The critical Linux kernel flaw (CVE-2016-0728) has been identified by a group of researchers at a startup named Perception Point.
The vulnerability was present in the code since 2012, and affects any operating system with Linux kernel 3.8 and higher, so there are probably tens of millions of computers, both 32-bit and 64-bit, exposed to this flaw.

However, the most bothersome part is that the problem affects Android versions KitKat and higher, which means about 66 percent of all Android devices are also exposed to the serious Linux kernel flaw.


Impact of the Zero-Day Vulnerability


An attacker would only require local access to exploit the flaw on a Linux server.

If successfully exploited, the vulnerability can allow attackers to get root access to the operating system, enabling them to delete files, view private information, and install malicious apps.
"It's pretty bad because a user with legitimate or lower privileges can gain root access and compromise the whole machine," Yevgeny Pats, co-founder and CEO at security vendor Perception Point, said in a blog post published today.
"With no auto update for the kernel, these versions could be vulnerable for a long time. Every Linux server needs to be patched as soon the patch is out."
Usually, flaws in Linux kernel are patched as soon as they are found; therefore, Linux-based operating systems are considered to be more secure than others. However, zero-day vulnerability recently discovered in the Linux kernel made its way for almost 3 years.

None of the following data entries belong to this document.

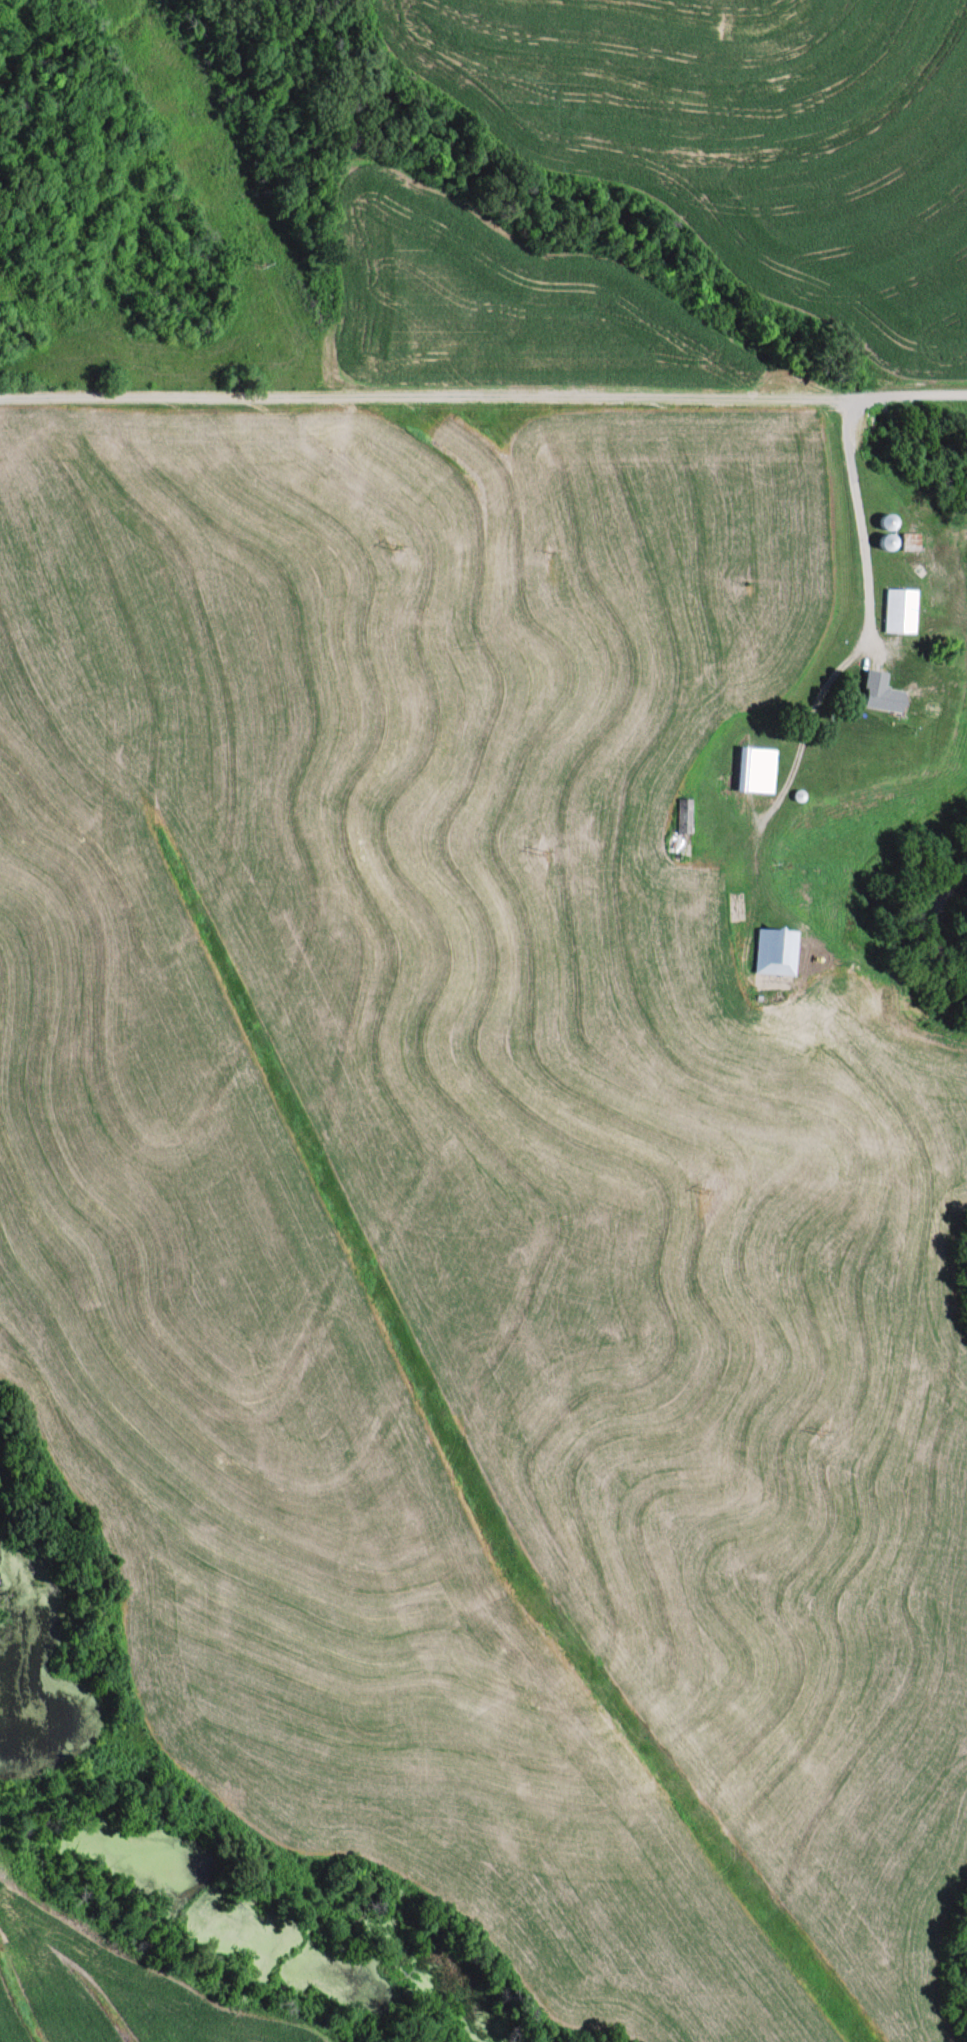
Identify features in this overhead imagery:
power tower: (260, 261)
road: (483, 392)
building: (883, 519)
building: (883, 538)
building: (907, 539)
power tower: (397, 544)
road: (866, 592)
building: (897, 607)
building: (753, 766)
building: (681, 812)
power tower: (544, 850)
building: (771, 948)
power tower: (707, 1191)
power tower: (825, 1436)

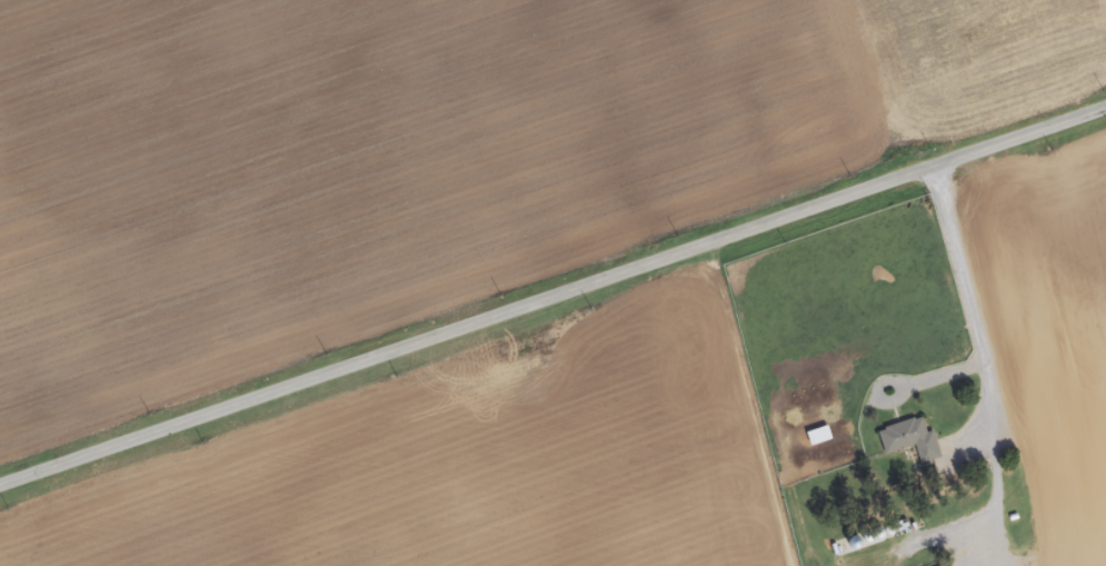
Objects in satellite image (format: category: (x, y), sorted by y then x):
road: (552, 294)
road: (1023, 359)
building: (911, 439)

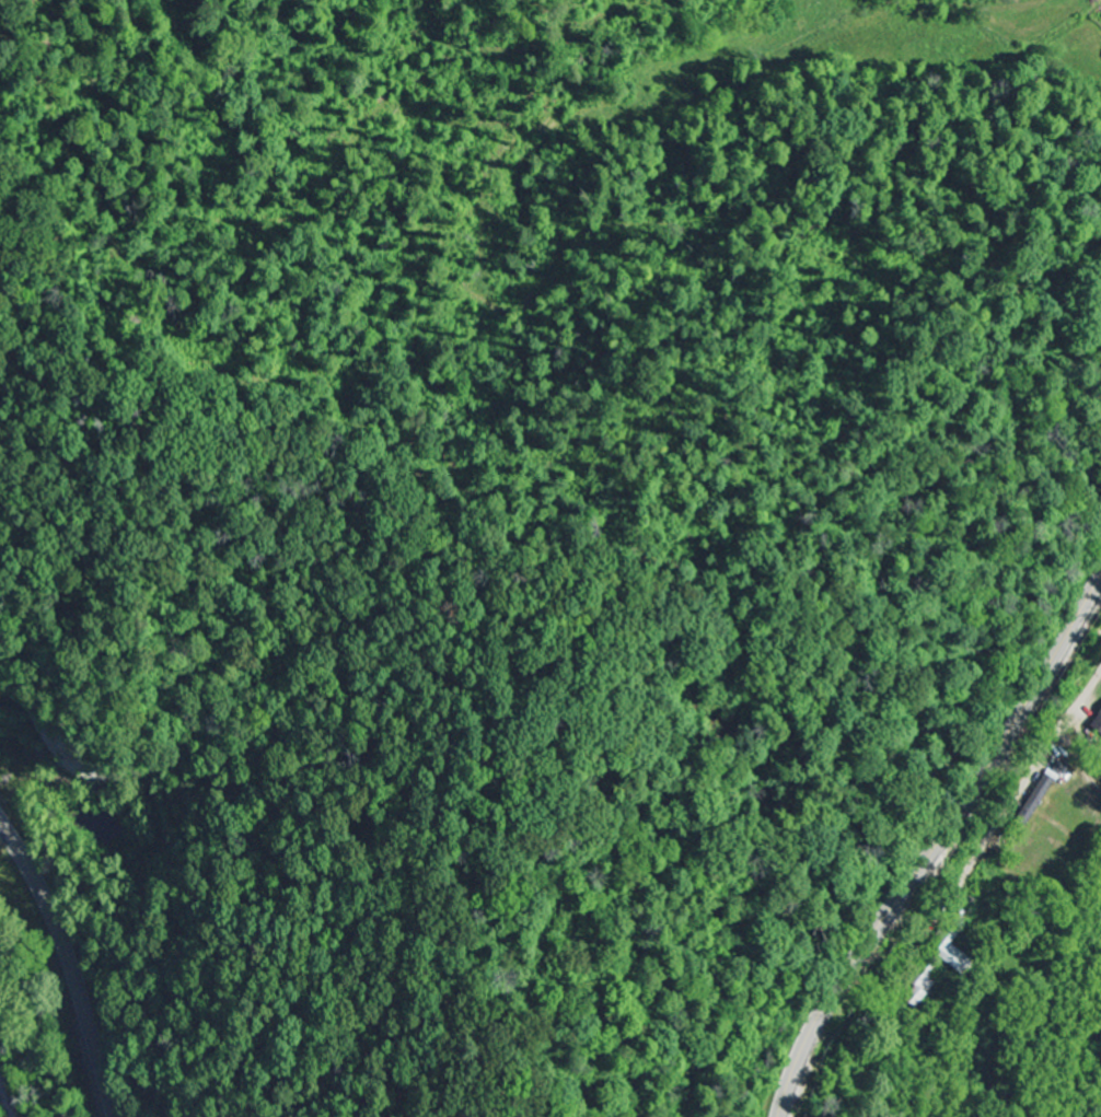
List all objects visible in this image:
road: (1017, 796)
building: (1034, 800)
road: (932, 858)
building: (953, 953)
road: (67, 967)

The Cause of the Critical Linux Kernel Vulnerability

linux-root-exploit
The vulnerability is actually the result of a Reference Leak in the keyrings facility built into various flavors of Linux. The keyrings facility is primarily a way to encrypt and store login data, encryption keys and certificates, and then make them available to applications.

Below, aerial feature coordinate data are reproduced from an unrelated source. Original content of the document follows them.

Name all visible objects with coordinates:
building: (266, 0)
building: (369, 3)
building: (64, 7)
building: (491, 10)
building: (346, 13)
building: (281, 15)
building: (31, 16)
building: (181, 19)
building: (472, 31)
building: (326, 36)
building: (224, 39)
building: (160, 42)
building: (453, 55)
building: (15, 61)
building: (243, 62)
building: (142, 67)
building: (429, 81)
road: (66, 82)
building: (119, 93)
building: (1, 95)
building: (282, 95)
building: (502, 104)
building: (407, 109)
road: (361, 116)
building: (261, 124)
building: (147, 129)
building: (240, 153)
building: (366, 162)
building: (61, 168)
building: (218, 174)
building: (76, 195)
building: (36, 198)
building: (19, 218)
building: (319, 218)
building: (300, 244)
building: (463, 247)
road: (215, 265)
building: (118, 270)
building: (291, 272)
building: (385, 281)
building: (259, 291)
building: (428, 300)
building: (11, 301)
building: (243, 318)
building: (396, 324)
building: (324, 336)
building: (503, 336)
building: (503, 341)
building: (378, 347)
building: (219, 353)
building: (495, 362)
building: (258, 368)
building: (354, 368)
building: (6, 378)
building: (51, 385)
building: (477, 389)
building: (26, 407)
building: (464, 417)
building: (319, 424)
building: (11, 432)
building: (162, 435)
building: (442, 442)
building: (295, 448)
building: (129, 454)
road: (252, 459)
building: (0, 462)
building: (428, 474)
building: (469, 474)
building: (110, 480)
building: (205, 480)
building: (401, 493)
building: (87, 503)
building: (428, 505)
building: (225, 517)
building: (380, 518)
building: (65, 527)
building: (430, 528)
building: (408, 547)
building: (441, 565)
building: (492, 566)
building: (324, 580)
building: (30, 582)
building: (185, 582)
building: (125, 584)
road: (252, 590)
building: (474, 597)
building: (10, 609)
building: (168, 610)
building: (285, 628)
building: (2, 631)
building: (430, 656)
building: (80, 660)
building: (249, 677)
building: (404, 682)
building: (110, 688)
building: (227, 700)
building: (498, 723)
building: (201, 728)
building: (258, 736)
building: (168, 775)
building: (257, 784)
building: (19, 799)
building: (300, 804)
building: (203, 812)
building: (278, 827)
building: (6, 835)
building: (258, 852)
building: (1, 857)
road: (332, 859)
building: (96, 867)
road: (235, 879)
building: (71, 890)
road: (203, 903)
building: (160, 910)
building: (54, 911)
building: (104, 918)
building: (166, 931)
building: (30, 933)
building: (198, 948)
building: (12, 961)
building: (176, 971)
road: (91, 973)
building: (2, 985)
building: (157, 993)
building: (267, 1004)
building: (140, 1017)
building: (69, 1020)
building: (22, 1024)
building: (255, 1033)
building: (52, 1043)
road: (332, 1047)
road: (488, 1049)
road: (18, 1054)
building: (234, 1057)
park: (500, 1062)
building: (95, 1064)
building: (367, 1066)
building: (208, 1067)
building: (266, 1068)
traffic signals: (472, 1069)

However, a reference leak could be abused by attackers to ultimately execute arbitrary code in the Linux kernel.

So far, the researchers said, no exploits have been discovered in the wild that take advantage of this vulnerability.

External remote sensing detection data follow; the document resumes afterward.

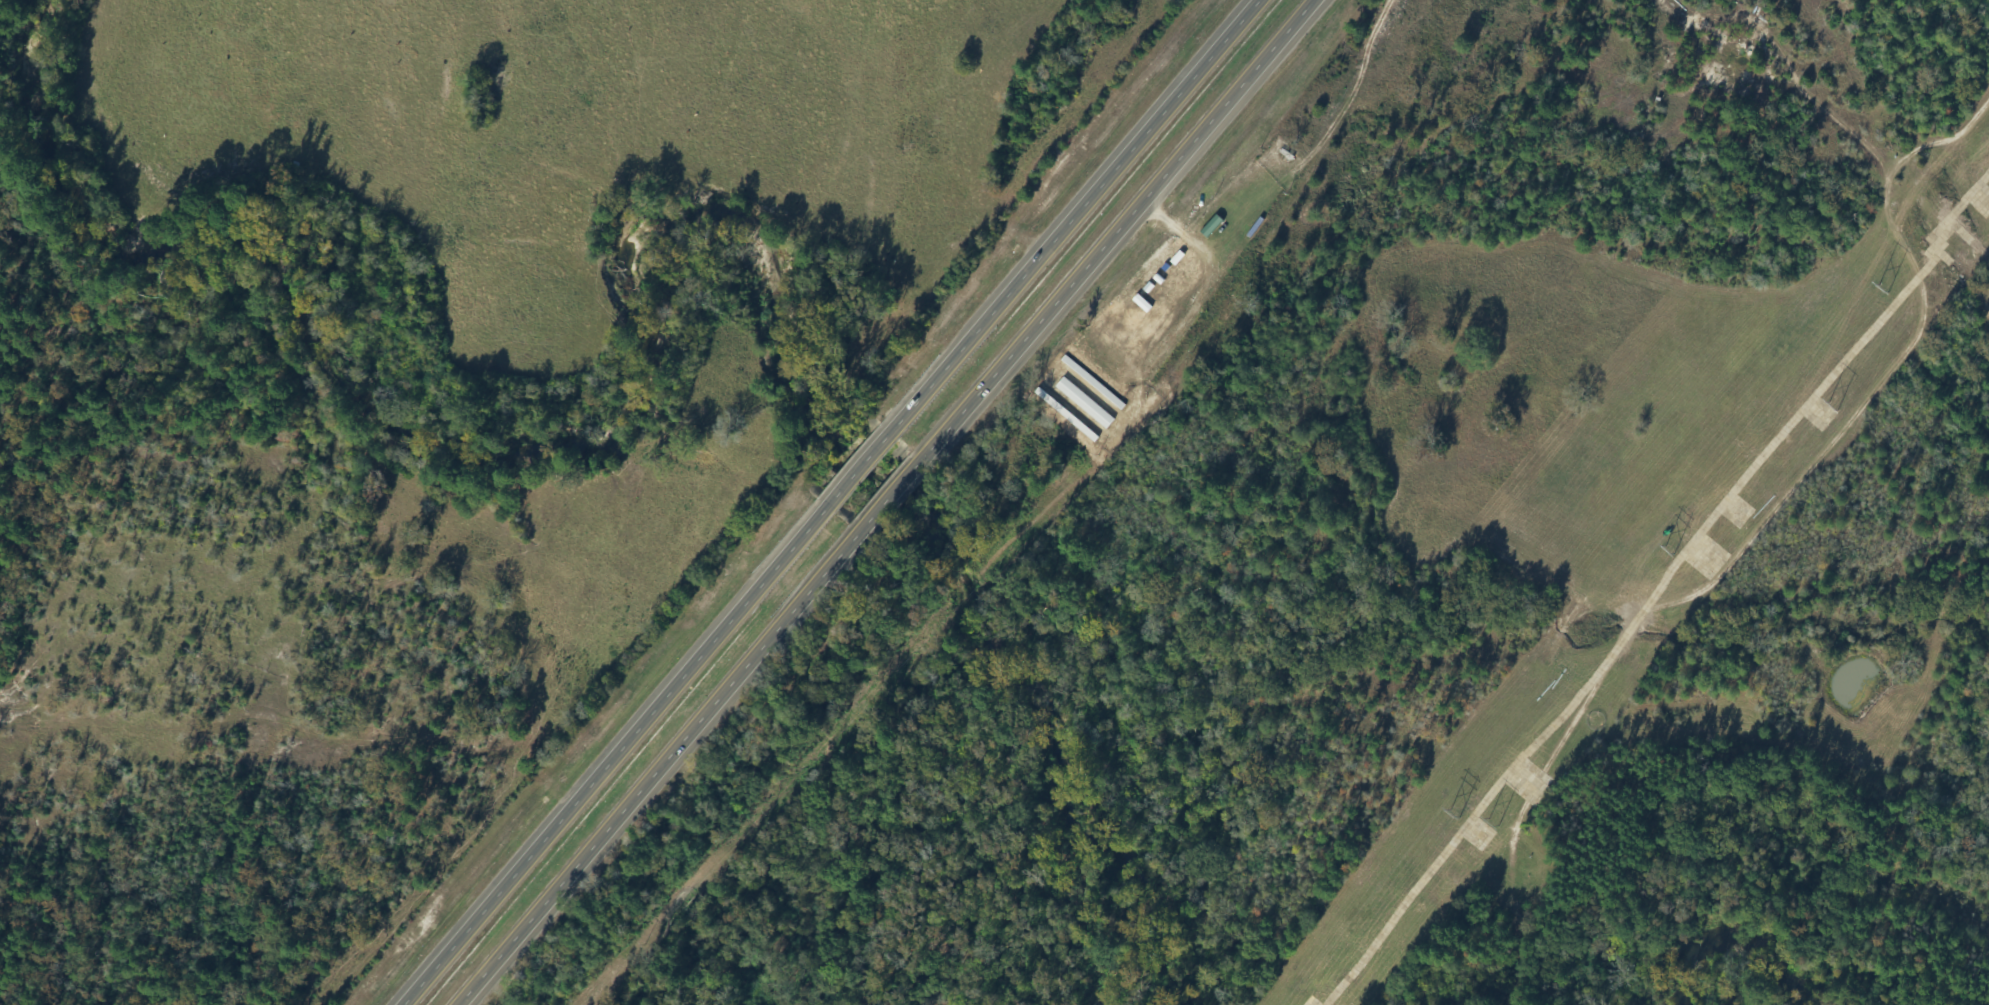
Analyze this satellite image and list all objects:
power tower: (1879, 291)
power tower: (1830, 407)
road: (877, 498)
road: (830, 502)
power tower: (1666, 548)
power tower: (1443, 808)
power tower: (1486, 823)
building: (431, 967)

Perception Point has provided a technical analysis of the vulnerability and how one can exploit it, including proof-of-concept (PoC) exploit code published on its Github page.

Patch Expected to Roll Out Soon


The good news is that Perception Point has already reported the flaw to the Linux team, and patches are expected to roll out today to devices with automatic updates.

However, it may take a little longer on Android devices to receive the patch, given the fact that most updates aren’t pushed automatically by manufacturers and carriers.

How Patch Linux Kernel Vulnerability (CVE-2016-0728)

Type following commands as per your Linux distro:
  • Debian or Ubuntu Linux: sudo apt-get update && sudo apt-get upgrade
  • RHEL / CentOS Linux: sudo yum update


UPDATE — Kernel bug Not A Big Deal for Android Users


Now, Google has claimed, as expected, that Perception Point claims – about 66 percent of all Android devices are also exposed to the serious Linux kernel flaw – are not entirely accurate.

According to the search engine giant, the number of Android devices affected by this zero-day flaw is significantly smaller than initially reported by Perception Point. 
"We believe that no Nexus devices are vulnerable to exploitation by 3rd party applications. Further, devices with Android 5.0 and above are protected, as the Android SELinux policy prevents 3rd party applications from reaching the affected code," said Adrian Ludwig, Android's lead security engineer.
"Also, many devices running Android 4.4 and earlier do not contain the vulnerable code introduced in Linux kernel 3.8, as those newer kernel versions not common on older Android devices."
The company also added that it has prepared a patch that has already been released to open source and provided to partners, and that "the patch will be required on all devices with a security patch level of March 1, 2016, or greater."